In April and May 2010, MLR, with FJ Maloney as the lead trial attorney, tried two back-to-back jury trials to verdict in Multnomah County Circuit Court in Portland. Known as the "Terwilliger Landslide Cases," these two cases involved a house which, due to saturated soils, slid down a steep slope into several houses below. The two primary houses involved in the landslide were insured by the same company, who denied the insurance claim based upon several exclusions, including those for earth movement, soil conditions, water damage, and collapse. The policyholders filed two separate lawsuits soon after their claims were denied, alleging millions of dollars in extracontractual damages, policy limits, tort claims against the carrier, and tort claims against their insurance agents. Through several rounds of pretrial motions, the tort claims and extracontractual damages were dismissed shortly before trial, leaving only the breach of contract claims for trial. The two jury trials involved extensive expert and lay witness testimony regarding the cause of the landslide. A complete defense verdict was obtained in the first case, and $40,000 returned in the second case -- a mere fraction of the amount that went to the jury. Click HERE for a recent link to The Oregonian newspaper articles on the case.

On May 12, 2010, the United States District Court for the District of Oregon granted summary judgment in a first party liability case defended by MLR. The case involved a young man who held a party at his parents' house while they were out of town. Predictably, the party got out of hand and one of the party-goers passed out on railroad tracks that ran along one side of the property. He was then hit by a train and lost a leg. He filed suit against the owners of the house, who tendered the defense of the case to their homeowners insurer. The company denied the tender because the young man holding the party was not in "insured" under the policy. Following denial of the tender, the parties entered into a stipulated judgment in favor of the plaintiff, which included an assignment of all rights against the insurance company. The plaintiff then filed suit against the insurance company in state court. The case was removed to federal court, and on behalf of the defendant carrier, MLR filed a motion for summary judgment. The plaintiff argued that the young man throwing the party was an "insured" under the homeowners policy because he was charged with taking care of his parents' pets while they were out of town. MLR argued that even though it was not expressly stated in the policy, the only reasonable interpretation of the policy was to only impose liability where the pet causes harm to third parties while in the care of the pet sitter. Because the pets that the young man was caring for did not cause the harm or injury, he was not in "insured." The motion for summary judgment was granted by the magistrate judge, and after plaintiff objected, upheld by the Article III judge. Click HERE to view a copy of the opinion.

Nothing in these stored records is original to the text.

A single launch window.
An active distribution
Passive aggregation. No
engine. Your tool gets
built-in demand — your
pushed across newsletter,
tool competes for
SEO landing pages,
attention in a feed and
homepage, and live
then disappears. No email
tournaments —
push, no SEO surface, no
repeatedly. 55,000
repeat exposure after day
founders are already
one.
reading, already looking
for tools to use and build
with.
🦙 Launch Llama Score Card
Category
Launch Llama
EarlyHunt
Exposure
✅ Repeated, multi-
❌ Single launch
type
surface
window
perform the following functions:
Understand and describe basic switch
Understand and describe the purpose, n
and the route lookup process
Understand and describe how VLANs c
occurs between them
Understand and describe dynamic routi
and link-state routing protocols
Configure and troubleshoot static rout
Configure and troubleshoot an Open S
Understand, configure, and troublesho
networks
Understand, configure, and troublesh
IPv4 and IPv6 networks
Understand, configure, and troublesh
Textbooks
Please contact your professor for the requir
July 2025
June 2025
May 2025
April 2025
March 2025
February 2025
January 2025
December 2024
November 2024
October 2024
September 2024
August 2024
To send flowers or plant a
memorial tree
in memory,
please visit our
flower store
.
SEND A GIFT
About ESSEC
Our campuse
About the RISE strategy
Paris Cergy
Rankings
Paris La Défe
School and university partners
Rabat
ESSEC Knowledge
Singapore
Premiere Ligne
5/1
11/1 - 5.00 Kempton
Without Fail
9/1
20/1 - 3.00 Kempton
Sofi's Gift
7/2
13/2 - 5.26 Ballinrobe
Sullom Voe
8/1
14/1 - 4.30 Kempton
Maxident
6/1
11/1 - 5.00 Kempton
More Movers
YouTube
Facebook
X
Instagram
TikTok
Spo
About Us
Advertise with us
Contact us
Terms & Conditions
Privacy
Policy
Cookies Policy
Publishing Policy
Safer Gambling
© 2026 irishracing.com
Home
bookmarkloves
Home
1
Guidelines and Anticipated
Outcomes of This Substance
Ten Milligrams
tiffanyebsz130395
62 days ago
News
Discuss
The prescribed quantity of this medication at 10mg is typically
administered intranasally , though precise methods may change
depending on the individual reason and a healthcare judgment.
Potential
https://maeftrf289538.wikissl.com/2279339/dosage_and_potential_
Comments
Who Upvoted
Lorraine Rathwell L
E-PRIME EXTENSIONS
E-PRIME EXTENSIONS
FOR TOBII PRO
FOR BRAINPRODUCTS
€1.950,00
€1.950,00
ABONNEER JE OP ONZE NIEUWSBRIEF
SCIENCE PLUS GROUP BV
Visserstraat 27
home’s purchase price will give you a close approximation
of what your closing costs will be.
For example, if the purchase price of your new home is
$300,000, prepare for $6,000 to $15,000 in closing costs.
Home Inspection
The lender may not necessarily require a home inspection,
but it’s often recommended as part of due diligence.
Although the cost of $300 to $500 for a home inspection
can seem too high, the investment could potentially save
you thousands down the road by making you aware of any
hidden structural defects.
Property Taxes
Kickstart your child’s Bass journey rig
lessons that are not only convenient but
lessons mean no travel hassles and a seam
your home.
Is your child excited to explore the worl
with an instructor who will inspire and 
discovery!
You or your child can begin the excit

Hartford Casualty Insurance Company insured a cotton ginning facility in Memphis, Tennessee that was destroyed by fire. During the course of replacing the property, Hartford learned that false invoices had been submitted through shell corporations for equipment that was never purchased or which was fraudulently inflated. Hartford filed a declaratory judgment complaint to have the policy deemed void and to recover all of the $3.4 million in policy benefits already paid. The District Court granted Hartford's motion for summary judgment, deemed the policy void, and awarded Hartford $3.4 million in policy benefits. USDC Western Tennessee Case No. 07-CV-2405. Post judgment issues regarding imposition of prejudgment interest are still being briefed before the District Court. Calcot has also appealed the ruling to the Sixth Circuit.